Chatbots statt Hotlines, Algorithmen statt Kundenberater: Wer als Konsument oder Konsumentin heute eine Leistung in Anspruch nimmt, spricht nicht selten zuerst mit einer künstlichen Intelligenz. Die klopft ab, was man sich wünscht: eine Bestellung, eine Reklamation, eine Änderung der Daten? Die nach aussen getragene Idee ist, dass die KI möglichst viel eigenständig erledigt und die Kundschaft zufriedenstellt. Die nach innen korrekte Idee ist, dass Firmen dank dem Einsatz von KI effizienter arbeiten, Kosten senken und Stellenprozente einsparen.
Denn laut einer Umfrage des Personaldienstleisters Adecco sparen Schweizer Arbeitnehmende mit dem Einsatz von KI durchschnittlich 51 Minuten pro Tag. Das ist eine Steilpassvorlage für Firmenlenker, die Arbeit ihrer Belegschaft zu überprüfen. Sparen sie mit dem Einsatz von KI Arbeitszeit, bedingt das weniger Angestellte, was wiederum auf die Bilanz einzahlt. So weit, so gut. Nur: Die interne Ersparnis geht zulasten der Qualität. Nicht selten landet man als Konsument in einer Dauerschleife automatisch generierter Antworten, bis nach dem Verlust vieler Nerven endlich die erlösende Antwort folgt: Sie werden mit einer realen Person verbunden.
Diese erlösende Verbindung zu einem Menschen, die erst wieder wahre Kundenorientierung verspricht, rückt aktuell in weite Ferne. Mit der «Agentic AI» rollt bereits die nächste KI-Welle an. Die KI-Agenten sollen noch viel autonomer im Hintergrund arbeiten, eigenständig Entscheidungen treffen und Prozesse automatisieren. Ein Traum für Backend-Entwickler – ein Albtraum für die Kundschaft. Denn auf der Reise zur KI-Automatisierung bleiben benutzerfreundliche Schnittstellen, die eigentlich wichtiger wären, auf der Strecke: bessere Apps, durchdachte Benutzeroberflächen oder optimierte Prozesse, die Kundenanfragen von vornherein minimieren.
Klar: Gute Chatbots können eine sinnvolle Ergänzung zu überlasteten Telefonhotlines sein – aber nur, wenn sie intelligent gestaltet sind und echten Mehrwert bieten.
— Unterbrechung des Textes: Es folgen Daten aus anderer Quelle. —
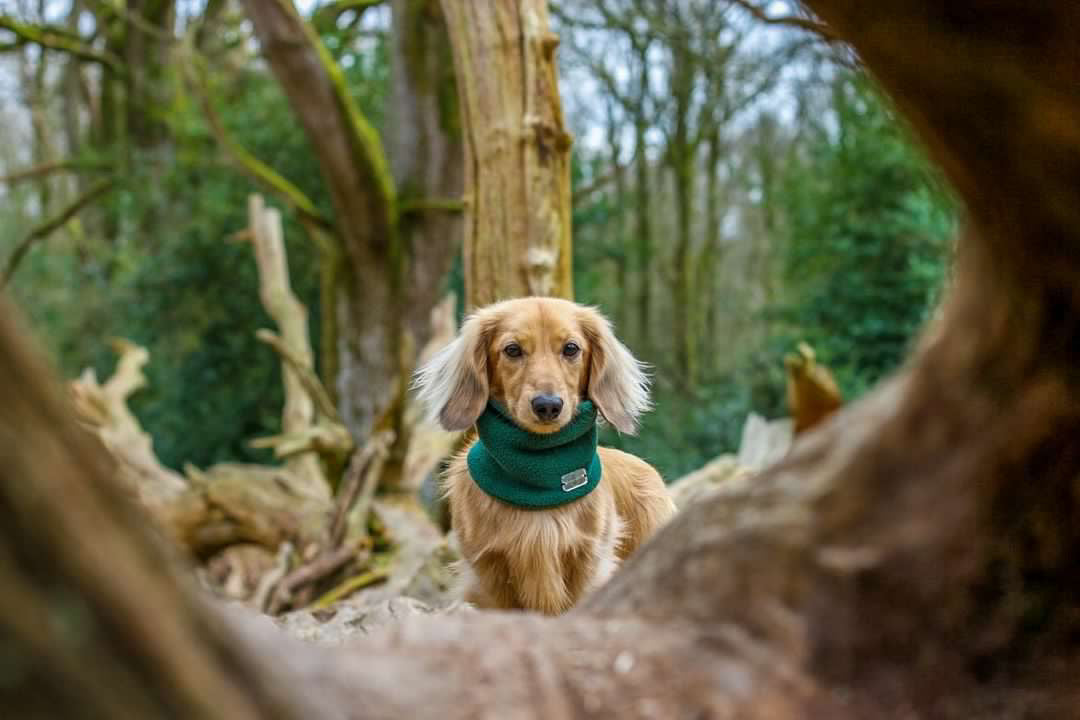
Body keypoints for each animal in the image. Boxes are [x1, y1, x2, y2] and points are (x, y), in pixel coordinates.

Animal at [414, 293, 673, 613]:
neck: (541, 473)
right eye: (512, 350)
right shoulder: (488, 575)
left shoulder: (587, 563)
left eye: (571, 348)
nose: (548, 406)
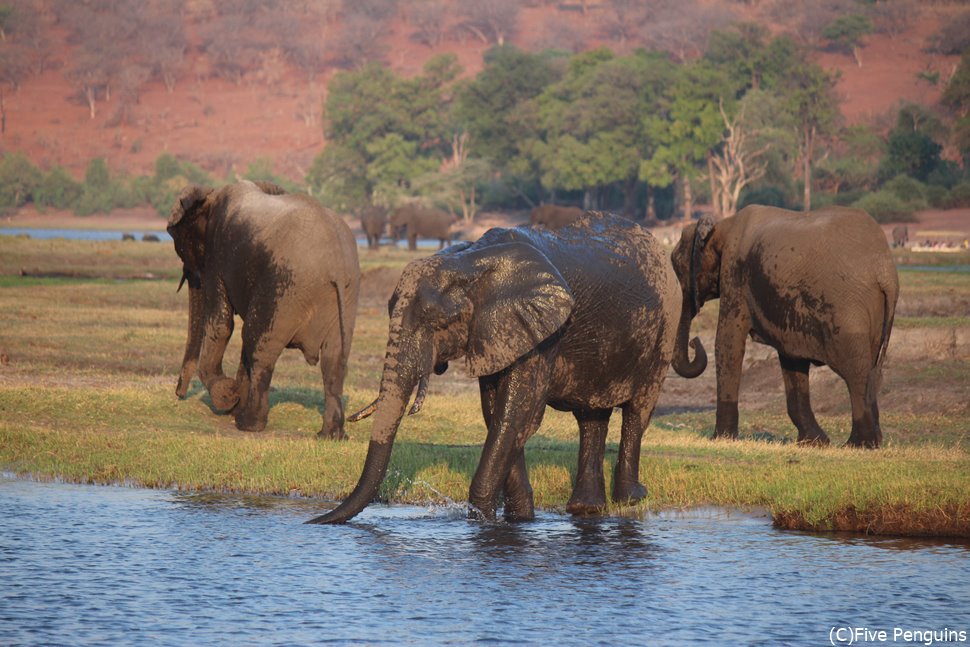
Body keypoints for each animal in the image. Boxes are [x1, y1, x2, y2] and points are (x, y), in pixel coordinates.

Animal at [168, 180, 362, 438]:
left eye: (181, 248)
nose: (179, 394)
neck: (211, 195)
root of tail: (336, 266)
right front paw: (234, 400)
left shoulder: (216, 258)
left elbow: (222, 323)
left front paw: (228, 397)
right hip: (346, 297)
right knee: (334, 360)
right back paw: (330, 436)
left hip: (284, 292)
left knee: (260, 349)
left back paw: (248, 424)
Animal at [310, 213, 680, 528]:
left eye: (437, 322)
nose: (312, 522)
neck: (471, 260)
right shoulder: (496, 332)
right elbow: (497, 414)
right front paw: (519, 520)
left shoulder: (543, 333)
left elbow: (517, 414)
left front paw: (483, 520)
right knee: (591, 416)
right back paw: (586, 509)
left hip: (665, 329)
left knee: (638, 410)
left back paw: (631, 498)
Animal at [668, 205, 896, 448]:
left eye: (678, 269)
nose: (694, 342)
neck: (722, 226)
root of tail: (886, 273)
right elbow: (792, 356)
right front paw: (813, 442)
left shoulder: (734, 276)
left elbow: (728, 343)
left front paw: (721, 439)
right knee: (871, 368)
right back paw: (872, 441)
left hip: (847, 307)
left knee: (856, 371)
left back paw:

Davon sind wir heute noch weit entfernt. Statt einer Revolution erlebt man als Konsument KI hauptsächlich in Form mangelhafter Chatbots und überflüssiger Smartphone-Features.
Diese Entwicklung schädigt die Kundenbeziehung mehr, als dass sie nutzt. Wer nun also voller Elan auf Agentic AI aufspringt und bereits mit dem nächsten Trend mitschwimmen will, sollte die Euphorie besser noch einen Moment bremsen. Denn Technologie muss zuerst einen echten Nutzen für Konsumenten bringen, ansonsten springt die Kundschaft ab. Und dann hat jede KI ausgedient.